● DESCRIPTION OF THE TASK
Rewrite the listing below, replacing every "scientific name" with "binomial name" and leaving everything else as it is.

══ SUPPLIED INFORMATION

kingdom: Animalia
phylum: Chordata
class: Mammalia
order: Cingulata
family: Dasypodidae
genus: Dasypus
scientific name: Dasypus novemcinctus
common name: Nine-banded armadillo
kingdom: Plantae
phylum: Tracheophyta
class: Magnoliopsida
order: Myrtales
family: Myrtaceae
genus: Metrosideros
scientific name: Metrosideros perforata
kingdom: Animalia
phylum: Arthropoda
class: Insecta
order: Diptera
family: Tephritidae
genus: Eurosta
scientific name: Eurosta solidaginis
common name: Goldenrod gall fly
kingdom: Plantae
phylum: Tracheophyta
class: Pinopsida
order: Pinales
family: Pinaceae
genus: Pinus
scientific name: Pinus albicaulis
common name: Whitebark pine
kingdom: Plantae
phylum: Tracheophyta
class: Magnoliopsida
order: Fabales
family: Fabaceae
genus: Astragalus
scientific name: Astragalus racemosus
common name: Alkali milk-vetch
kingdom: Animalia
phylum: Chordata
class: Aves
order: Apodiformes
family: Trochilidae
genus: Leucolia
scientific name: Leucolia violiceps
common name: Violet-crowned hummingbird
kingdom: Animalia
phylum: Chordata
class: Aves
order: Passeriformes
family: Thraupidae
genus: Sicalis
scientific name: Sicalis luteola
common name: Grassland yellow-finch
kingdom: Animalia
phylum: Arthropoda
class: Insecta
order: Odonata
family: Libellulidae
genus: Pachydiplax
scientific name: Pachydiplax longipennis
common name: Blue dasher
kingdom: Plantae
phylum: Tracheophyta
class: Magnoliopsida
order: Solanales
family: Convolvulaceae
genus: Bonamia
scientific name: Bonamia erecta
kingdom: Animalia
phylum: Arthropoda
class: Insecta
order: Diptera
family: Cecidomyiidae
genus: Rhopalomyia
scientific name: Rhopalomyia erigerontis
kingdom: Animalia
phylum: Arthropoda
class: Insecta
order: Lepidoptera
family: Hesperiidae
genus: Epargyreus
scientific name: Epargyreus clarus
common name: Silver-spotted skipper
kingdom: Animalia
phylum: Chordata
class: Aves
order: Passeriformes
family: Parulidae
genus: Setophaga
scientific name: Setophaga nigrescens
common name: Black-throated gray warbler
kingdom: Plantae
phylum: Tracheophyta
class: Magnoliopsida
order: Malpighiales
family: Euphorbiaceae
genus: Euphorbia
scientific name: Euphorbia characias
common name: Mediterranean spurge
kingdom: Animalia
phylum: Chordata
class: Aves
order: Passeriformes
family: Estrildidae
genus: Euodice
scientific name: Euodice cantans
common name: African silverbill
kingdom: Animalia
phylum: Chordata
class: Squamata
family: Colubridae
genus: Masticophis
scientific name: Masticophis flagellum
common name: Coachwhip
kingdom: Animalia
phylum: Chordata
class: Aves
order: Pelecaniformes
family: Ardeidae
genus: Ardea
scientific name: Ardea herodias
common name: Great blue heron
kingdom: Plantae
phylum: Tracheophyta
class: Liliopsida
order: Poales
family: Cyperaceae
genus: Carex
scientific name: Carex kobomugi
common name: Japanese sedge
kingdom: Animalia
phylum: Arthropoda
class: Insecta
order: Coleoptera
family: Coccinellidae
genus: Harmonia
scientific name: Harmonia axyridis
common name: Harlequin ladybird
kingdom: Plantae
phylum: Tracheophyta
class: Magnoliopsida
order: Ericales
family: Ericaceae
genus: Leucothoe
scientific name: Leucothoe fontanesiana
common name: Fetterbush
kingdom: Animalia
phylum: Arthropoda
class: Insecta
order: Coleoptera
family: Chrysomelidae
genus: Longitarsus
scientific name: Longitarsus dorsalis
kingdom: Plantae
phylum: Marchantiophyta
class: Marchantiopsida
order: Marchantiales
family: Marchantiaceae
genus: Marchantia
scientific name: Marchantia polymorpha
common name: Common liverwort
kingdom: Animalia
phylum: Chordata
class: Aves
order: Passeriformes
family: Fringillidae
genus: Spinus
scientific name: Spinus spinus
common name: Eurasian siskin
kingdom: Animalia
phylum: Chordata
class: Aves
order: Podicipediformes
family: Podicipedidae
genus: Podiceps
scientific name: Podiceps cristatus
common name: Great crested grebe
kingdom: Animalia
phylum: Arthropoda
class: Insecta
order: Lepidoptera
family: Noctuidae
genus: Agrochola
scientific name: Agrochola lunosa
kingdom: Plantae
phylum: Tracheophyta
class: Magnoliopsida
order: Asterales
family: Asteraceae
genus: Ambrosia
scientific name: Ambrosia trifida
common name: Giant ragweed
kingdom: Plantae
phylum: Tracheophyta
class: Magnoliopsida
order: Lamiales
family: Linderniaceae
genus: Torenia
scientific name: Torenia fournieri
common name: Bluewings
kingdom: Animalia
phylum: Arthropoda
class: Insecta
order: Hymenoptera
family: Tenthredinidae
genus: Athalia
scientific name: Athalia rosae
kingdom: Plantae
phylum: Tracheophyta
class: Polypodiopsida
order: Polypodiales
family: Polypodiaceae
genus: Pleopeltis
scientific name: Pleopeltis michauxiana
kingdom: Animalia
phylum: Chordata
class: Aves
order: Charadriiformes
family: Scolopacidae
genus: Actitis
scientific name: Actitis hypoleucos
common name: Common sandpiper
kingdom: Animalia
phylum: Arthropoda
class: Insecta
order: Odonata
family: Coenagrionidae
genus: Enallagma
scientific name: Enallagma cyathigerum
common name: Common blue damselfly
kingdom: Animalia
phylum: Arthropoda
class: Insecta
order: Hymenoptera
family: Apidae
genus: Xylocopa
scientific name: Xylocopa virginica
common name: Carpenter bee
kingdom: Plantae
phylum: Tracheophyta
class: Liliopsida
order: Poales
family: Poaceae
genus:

════

● RESPONSE FOR THIS EXERCISE
kingdom: Animalia
phylum: Chordata
class: Mammalia
order: Cingulata
family: Dasypodidae
genus: Dasypus
binomial name: Dasypus novemcinctus
common name: Nine-banded armadillo
kingdom: Plantae
phylum: Tracheophyta
class: Magnoliopsida
order: Myrtales
family: Myrtaceae
genus: Metrosideros
binomial name: Metrosideros perforata
kingdom: Animalia
phylum: Arthropoda
class: Insecta
order: Diptera
family: Tephritidae
genus: Eurosta
binomial name: Eurosta solidaginis
common name: Goldenrod gall fly
kingdom: Plantae
phylum: Tracheophyta
class: Pinopsida
order: Pinales
family: Pinaceae
genus: Pinus
binomial name: Pinus albicaulis
common name: Whitebark pine
kingdom: Plantae
phylum: Tracheophyta
class: Magnoliopsida
order: Fabales
family: Fabaceae
genus: Astragalus
binomial name: Astragalus racemosus
common name: Alkali milk-vetch
kingdom: Animalia
phylum: Chordata
class: Aves
order: Apodiformes
family: Trochilidae
genus: Leucolia
binomial name: Leucolia violiceps
common name: Violet-crowned hummingbird
kingdom: Animalia
phylum: Chordata
class: Aves
order: Passeriformes
family: Thraupidae
genus: Sicalis
binomial name: Sicalis luteola
common name: Grassland yellow-finch
kingdom: Animalia
phylum: Arthropoda
class: Insecta
order: Odonata
family: Libellulidae
genus: Pachydiplax
binomial name: Pachydiplax longipennis
common name: Blue dasher
kingdom: Plantae
phylum: Tracheophyta
class: Magnoliopsida
order: Solanales
family: Convolvulaceae
genus: Bonamia
binomial name: Bonamia erecta
kingdom: Animalia
phylum: Arthropoda
class: Insecta
order: Diptera
family: Cecidomyiidae
genus: Rhopalomyia
binomial name: Rhopalomyia erigerontis
kingdom: Animalia
phylum: Arthropoda
class: Insecta
order: Lepidoptera
family: Hesperiidae
genus: Epargyreus
binomial name: Epargyreus clarus
common name: Silver-spotted skipper
kingdom: Animalia
phylum: Chordata
class: Aves
order: Passeriformes
family: Parulidae
genus: Setophaga
binomial name: Setophaga nigrescens
common name: Black-throated gray warbler
kingdom: Plantae
phylum: Tracheophyta
class: Magnoliopsida
order: Malpighiales
family: Euphorbiaceae
genus: Euphorbia
binomial name: Euphorbia characias
common name: Mediterranean spurge
kingdom: Animalia
phylum: Chordata
class: Aves
order: Passeriformes
family: Estrildidae
genus: Euodice
binomial name: Euodice cantans
common name: African silverbill
kingdom: Animalia
phylum: Chordata
class: Squamata
family: Colubridae
genus: Masticophis
binomial name: Masticophis flagellum
common name: Coachwhip
kingdom: Animalia
phylum: Chordata
class: Aves
order: Pelecaniformes
family: Ardeidae
genus: Ardea
binomial name: Ardea herodias
common name: Great blue heron
kingdom: Plantae
phylum: Tracheophyta
class: Liliopsida
order: Poales
family: Cyperaceae
genus: Carex
binomial name: Carex kobomugi
common name: Japanese sedge
kingdom: Animalia
phylum: Arthropoda
class: Insecta
order: Coleoptera
family: Coccinellidae
genus: Harmonia
binomial name: Harmonia axyridis
common name: Harlequin ladybird
kingdom: Plantae
phylum: Tracheophyta
class: Magnoliopsida
order: Ericales
family: Ericaceae
genus: Leucothoe
binomial name: Leucothoe fontanesiana
common name: Fetterbush
kingdom: Animalia
phylum: Arthropoda
class: Insecta
order: Coleoptera
family: Chrysomelidae
genus: Longitarsus
binomial name: Longitarsus dorsalis
kingdom: Plantae
phylum: Marchantiophyta
class: Marchantiopsida
order: Marchantiales
family: Marchantiaceae
genus: Marchantia
binomial name: Marchantia polymorpha
common name: Common liverwort
kingdom: Animalia
phylum: Chordata
class: Aves
order: Passeriformes
family: Fringillidae
genus: Spinus
binomial name: Spinus spinus
common name: Eurasian siskin
kingdom: Animalia
phylum: Chordata
class: Aves
order: Podicipediformes
family: Podicipedidae
genus: Podiceps
binomial name: Podiceps cristatus
common name: Great crested grebe
kingdom: Animalia
phylum: Arthropoda
class: Insecta
order: Lepidoptera
family: Noctuidae
genus: Agrochola
binomial name: Agrochola lunosa
kingdom: Plantae
phylum: Tracheophyta
class: Magnoliopsida
order: Asterales
family: Asteraceae
genus: Ambrosia
binomial name: Ambrosia trifida
common name: Giant ragweed
kingdom: Plantae
phylum: Tracheophyta
class: Magnoliopsida
order: Lamiales
family: Linderniaceae
genus: Torenia
binomial name: Torenia fournieri
common name: Bluewings
kingdom: Animalia
phylum: Arthropoda
class: Insecta
order: Hymenoptera
family: Tenthredinidae
genus: Athalia
binomial name: Athalia rosae
kingdom: Plantae
phylum: Tracheophyta
class: Polypodiopsida
order: Polypodiales
family: Polypodiaceae
genus: Pleopeltis
binomial name: Pleopeltis michauxiana
kingdom: Animalia
phylum: Chordata
class: Aves
order: Charadriiformes
family: Scolopacidae
genus: Actitis
binomial name: Actitis hypoleucos
common name: Common sandpiper
kingdom: Animalia
phylum: Arthropoda
class: Insecta
order: Odonata
family: Coenagrionidae
genus: Enallagma
binomial name: Enallagma cyathigerum
common name: Common blue damselfly
kingdom: Animalia
phylum: Arthropoda
class: Insecta
order: Hymenoptera
family: Apidae
genus: Xylocopa
binomial name: Xylocopa virginica
common name: Carpenter bee
kingdom: Plantae
phylum: Tracheophyta
class: Liliopsida
order: Poales
family: Poaceae
genus:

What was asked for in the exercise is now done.